▶ **Text shown**

What is the PGF of $X+Y$ when $X$ and $Y$ are Independent?
To find the probability generating function of the sum of two independent random variables $X$ and $Y$, we can simply multiply together their individual PGFs.
That is, we have:
$$ P_{X+Y}(z) = P_X(z)P_Y(z) $$
So, the PGF of the sum is the product of the individual PGFs.
This is also the ordinary generating function of the convolution of the two sequences giving probabilities for $X$ and $Y$.
This happens because when we consider the events that $X+Y=n$, we consider all combinations of $X=x$ and $Y=y$ with $x+y=n$; whereas when we find the coefficient of $z^n$ in $P_X(z)P_Y(z)$, we take one term from each of $P_X(z)$ and $P_Y(z)$ whose powers also add up to $n$.

▶ **Exercise task A**
The text on probability generating functions says that the product of the two PGFs is the ordinary generating function of the convolution of the two probability sequences. In one to three sentences, explain why.
▶ **Exercise task B**
Duplicate the text on probability generating functions from "What is the" up to and including "for $X$ and $Y$.".
▶ **Exercise task C**
In the text on probability generating functions, how do you find the PGF of the sum of two independent random variables?
The records after this point are separate material, unrelated to the text on probability generating functions.

▶ **Data entries**
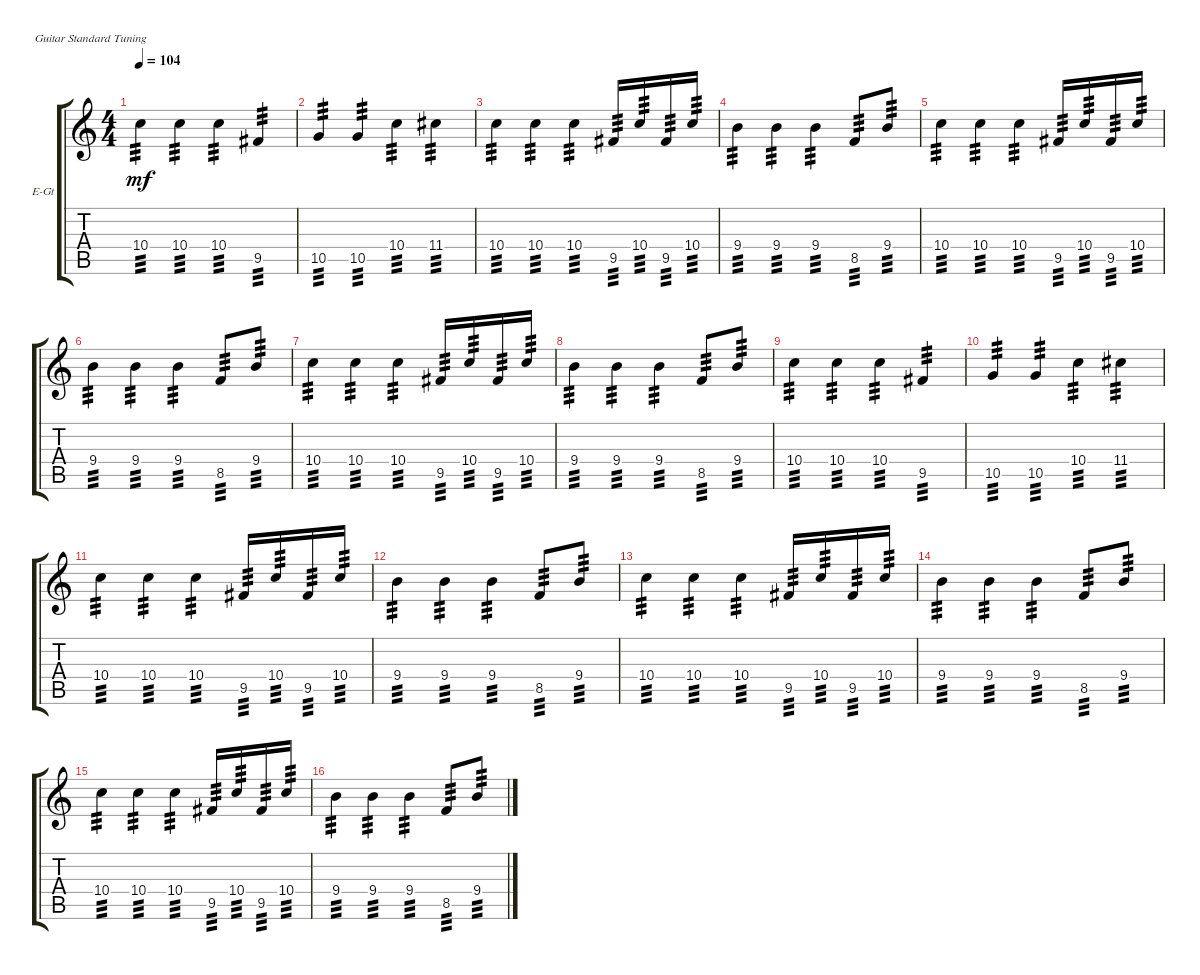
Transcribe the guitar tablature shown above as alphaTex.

\bracketExtendMode groupsimilarinstruments
\firstSystemTrackNameOrientation horizontal
\otherSystemsTrackNameOrientation horizontal
\track ("Electric Guitar" "E-Gt") {instrument distortionguitar}
\staff {score tabs}
\tuning (E4 B3 G3 D3 A2 E2)
\ts (4 4)
\tempo 104
\clef g2
\scale
0.333333
\ks c
10.4.4{tp 3 dy mf} 10.4.4{tp 3} 10.4.4{tp 3} 9.5.4{tp 3} |
\scale
0.333333 10.5.4{tp 3} 10.5.4{tp 3} 10.4.4{tp 3} 11.4.4{tp 3} |
\scale
0.333333 10.4.4{tp 3} 10.4.4{tp 3} 10.4.4{tp 3} 9.5.16{tp 3} 10.4.16{tp 3} 9.5.16{tp 3} 10.4.16{tp 3} |
\scale
0.333333 9.4.4{tp 3} 9.4.4{tp 3} 9.4.4{tp 3} 8.5.8{tp 3} 9.4.8{tp 3} |
\scale
0.333333 10.4.4{tp 3} 10.4.4{tp 3} 10.4.4{tp 3} 9.5.16{tp 3} 10.4.16{tp 3} 9.5.16{tp 3} 10.4.16{tp 3} |
\scale
0.333333 9.4.4{tp 3} 9.4.4{tp 3} 9.4.4{tp 3} 8.5.8{tp 3} 9.4.8{tp 3} |
\scale
0.333333 10.4.4{tp 3} 10.4.4{tp 3} 10.4.4{tp 3} 9.5.16{tp 3} 10.4.16{tp 3} 9.5.16{tp 3} 10.4.16{tp 3} |
\scale
0.333333 9.4.4{tp 3} 9.4.4{tp 3} 9.4.4{tp 3} 8.5.8{tp 3} 9.4.8{tp 3} |
\scale
0.333333 10.4.4{tp 3} 10.4.4{tp 3} 10.4.4{tp 3} 9.5.4{tp 3} |
\scale
0.333333 10.5.4{tp 3} 10.5.4{tp 3} 10.4.4{tp 3} 11.4.4{tp 3} |
\scale
0.333333 10.4.4{tp 3} 10.4.4{tp 3} 10.4.4{tp 3} 9.5.16{tp 3} 10.4.16{tp 3} 9.5.16{tp 3} 10.4.16{tp 3} |
\scale
0.333333 9.4.4{tp 3} 9.4.4{tp 3} 9.4.4{tp 3} 8.5.8{tp 3} 9.4.8{tp 3} |
\scale
0.333333 10.4.4{tp 3} 10.4.4{tp 3} 10.4.4{tp 3} 9.5.16{tp 3} 10.4.16{tp 3} 9.5.16{tp 3} 10.4.16{tp 3} |
\scale
0.333333 9.4.4{tp 3} 9.4.4{tp 3} 9.4.4{tp 3} 8.5.8{tp 3} 9.4.8{tp 3} |
\scale
0.333333 10.4.4{tp 3} 10.4.4{tp 3} 10.4.4{tp 3} 9.5.16{tp 3} 10.4.16{tp 3} 9.5.16{tp 3} 10.4.16{tp 3} |
\scale
0.333333 9.4.4{tp 3} 9.4.4{tp 3} 9.4.4{tp 3} 8.5.8{tp 3} 9.4.8{tp 3}
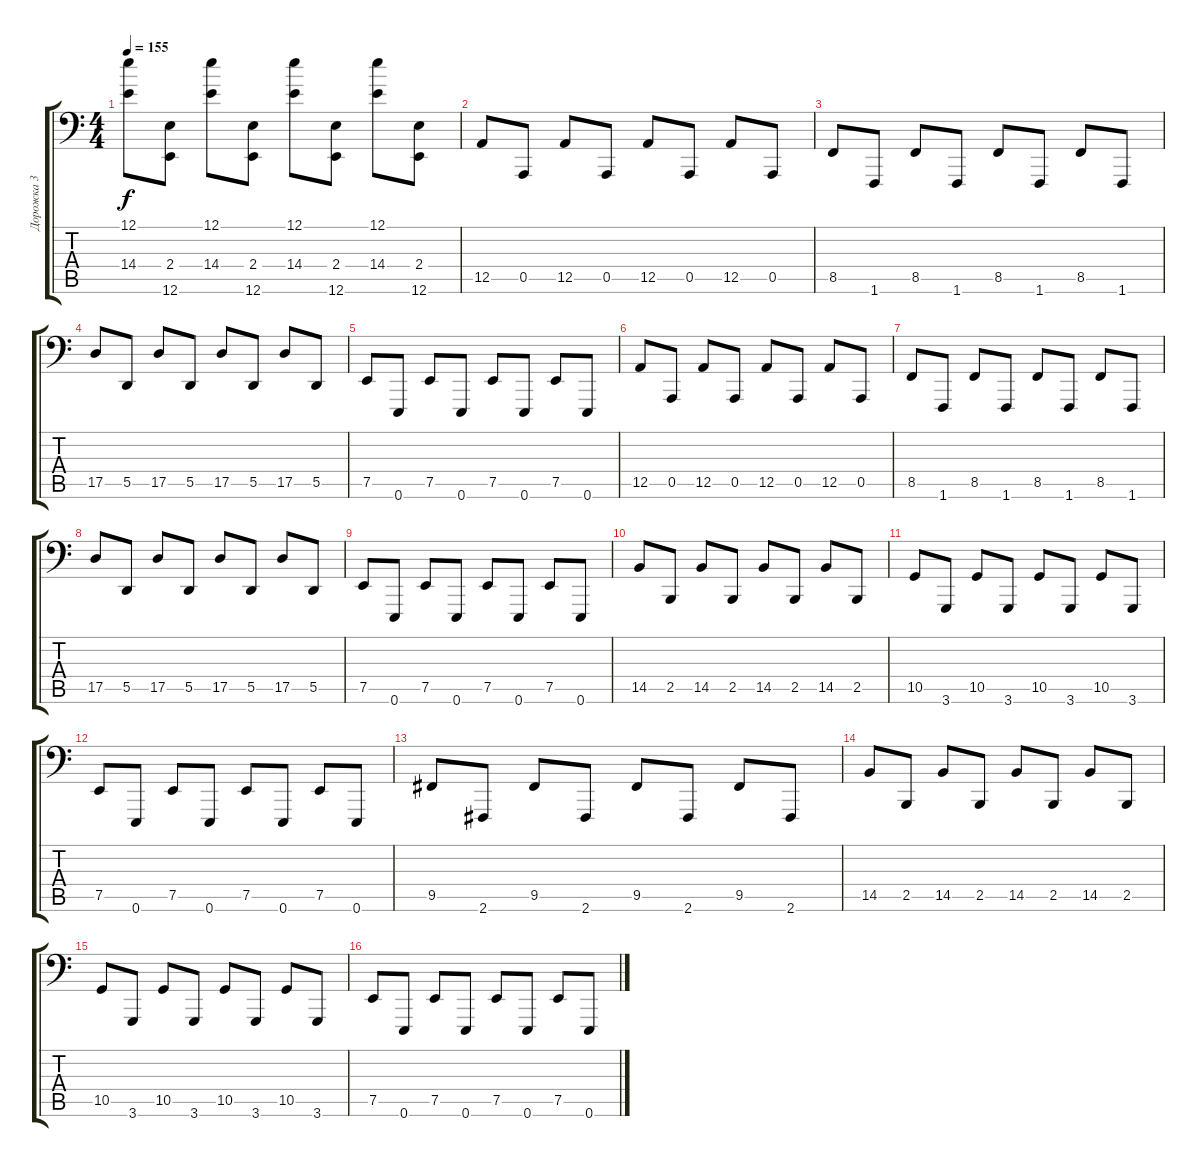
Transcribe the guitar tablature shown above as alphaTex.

\track ("Дорожка 3" "Дорожка 3") {instrument lead2sawtooth}
\staff {score tabs}
\tuning (E4 B3 G3 D3 A1 E1) {hide}
\ts (4 4)
\tempo 155
\clef f4
\ks c
(12.1 14.4).8{dy f} (2.4 12.6).8 (12.1 14.4).8 (2.4 12.6).8 (12.1 14.4).8 (2.4 12.6).8 (12.1 14.4).8 (2.4 12.6).8 |
12.5.8 0.5.8 12.5.8 0.5.8 12.5.8 0.5.8 12.5.8 0.5.8 |
8.5.8 1.6.8 8.5.8 1.6.8 8.5.8 1.6.8 8.5.8 1.6.8 |
17.5.8 5.5.8 17.5.8 5.5.8 17.5.8 5.5.8 17.5.8 5.5.8 |
7.5.8 0.6.8 7.5.8 0.6.8 7.5.8 0.6.8 7.5.8 0.6.8 |
12.5.8 0.5.8 12.5.8 0.5.8 12.5.8 0.5.8 12.5.8 0.5.8 |
8.5.8 1.6.8 8.5.8 1.6.8 8.5.8 1.6.8 8.5.8 1.6.8 |
17.5.8 5.5.8 17.5.8 5.5.8 17.5.8 5.5.8 17.5.8 5.5.8 |
7.5.8 0.6.8 7.5.8 0.6.8 7.5.8 0.6.8 7.5.8 0.6.8 |
14.5.8 2.5.8 14.5.8 2.5.8 14.5.8 2.5.8 14.5.8 2.5.8 |
10.5.8 3.6.8 10.5.8 3.6.8 10.5.8 3.6.8 10.5.8 3.6.8 |
7.5.8 0.6.8 7.5.8 0.6.8 7.5.8 0.6.8 7.5.8 0.6.8 |
9.5.8 2.6.8 9.5.8 2.6.8 9.5.8 2.6.8 9.5.8 2.6.8 |
14.5.8 2.5.8 14.5.8 2.5.8 14.5.8 2.5.8 14.5.8 2.5.8 |
10.5.8 3.6.8 10.5.8 3.6.8 10.5.8 3.6.8 10.5.8 3.6.8 |
7.5.8 0.6.8 7.5.8 0.6.8 7.5.8 0.6.8 7.5.8 0.6.8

▶ **Exercise answer A**
The event $X+Y=n$ covers all combinations of $X=x$ and $Y=y$ with $x+y=n$. Finding the coefficient of $z^n$ in $P_X(z)P_Y(z)$ likewise takes one term from each of $P_X(z)$ and $P_Y(z)$ whose powers add up to $n$, so both sides sum over the same combinations.

▶ **Exercise answer B**
What is the PGF of $X+Y$ when $X$ and $Y$ are Independent?
To find the probability generating function of the sum of two independent random variables $X$ and $Y$, we can simply multiply together their individual PGFs.
That is, we have:
$$ P_{X+Y}(z) = P_X(z)P_Y(z) $$
So, the PGF of the sum is the product of the individual PGFs.
This is also the ordinary generating function of the convolution of the two sequences giving probabilities for $X$ and $Y$.

▶ **Exercise answer C**
You multiply their individual PGFs together.